While I am not a fan of item 13 (which I will outline later), so long as it persists, I think it is safe to say that everyone will generally agree that sending malware to the mailing lists is not acting in the best interests of the community.

> 3) Posting private emails without the express consent of the sender.

I agree with this.

> 4) Posting commercial/advertising content (unless done in the scope of a sponsorship, for example in-person events).

And this.

> 5) Plagiarism.

This would need to be addressed more specifically. Quotation of content vs. plagiarism is a very fine line and very subjective. Indeed, in copyright law in the US, courts still struggle with it since 1934. Absent clear guidance on where this line is drawn in this context, I think such a rule could be quite open to abuse.

I don’t see any problem with the PDWG co-chairs enforcing the CoC WRT the RPD list as they are charged with managing the PDP and given broad latitude in that mandate.

My problem with item 13 is not the spirit or intent as it is written, but in the ambiguity that exists about what is “in the best interests of the AFRINIC community” and how this statement could be abused in an effort to subjugate unpopular ideas or silence the voice of a minority opinion in the community.
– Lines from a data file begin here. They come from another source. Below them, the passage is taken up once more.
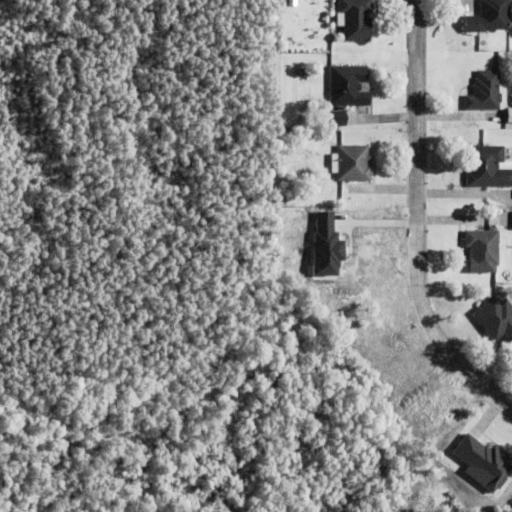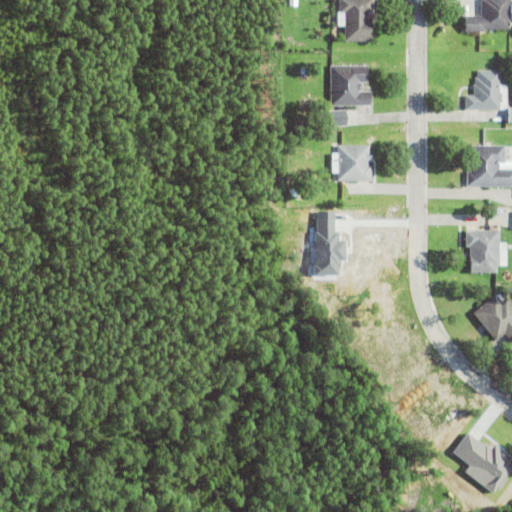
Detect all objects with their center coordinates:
building: (492, 16)
building: (491, 17)
building: (357, 18)
building: (355, 20)
building: (305, 72)
building: (350, 84)
building: (348, 87)
building: (486, 90)
building: (485, 93)
building: (511, 114)
building: (353, 162)
building: (351, 165)
building: (489, 167)
building: (486, 168)
building: (292, 194)
road: (411, 225)
building: (487, 250)
building: (485, 253)
building: (497, 316)
building: (496, 319)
Indeed, it seems quite clear to me in AFRINIC’s recent filings with the Supreme court that they intended to claim that my participation in the case on behalf of Cloud Innovation was contrary to the best interests of the community. While I will agree that my participation was not necessarily in the best interests of AFRINIC staff, I will absolutely insist that the best interests of the community were foremost in my mind as I took on this issue. The need to hold AFRINIC board and staff accountable to the rules as written is absolutely in the best interests of the community, no matter how inconvenient that fact may be for those seeking to act otherwise, even if they are executives or board members of the organization.

As such, while I support the idea behind clause 13 and have at all times complied with the spirit thereof (it is also present in the existing CoC). I think it is important that this rule come with safeguards to prevent it from becoming a tool of oppression.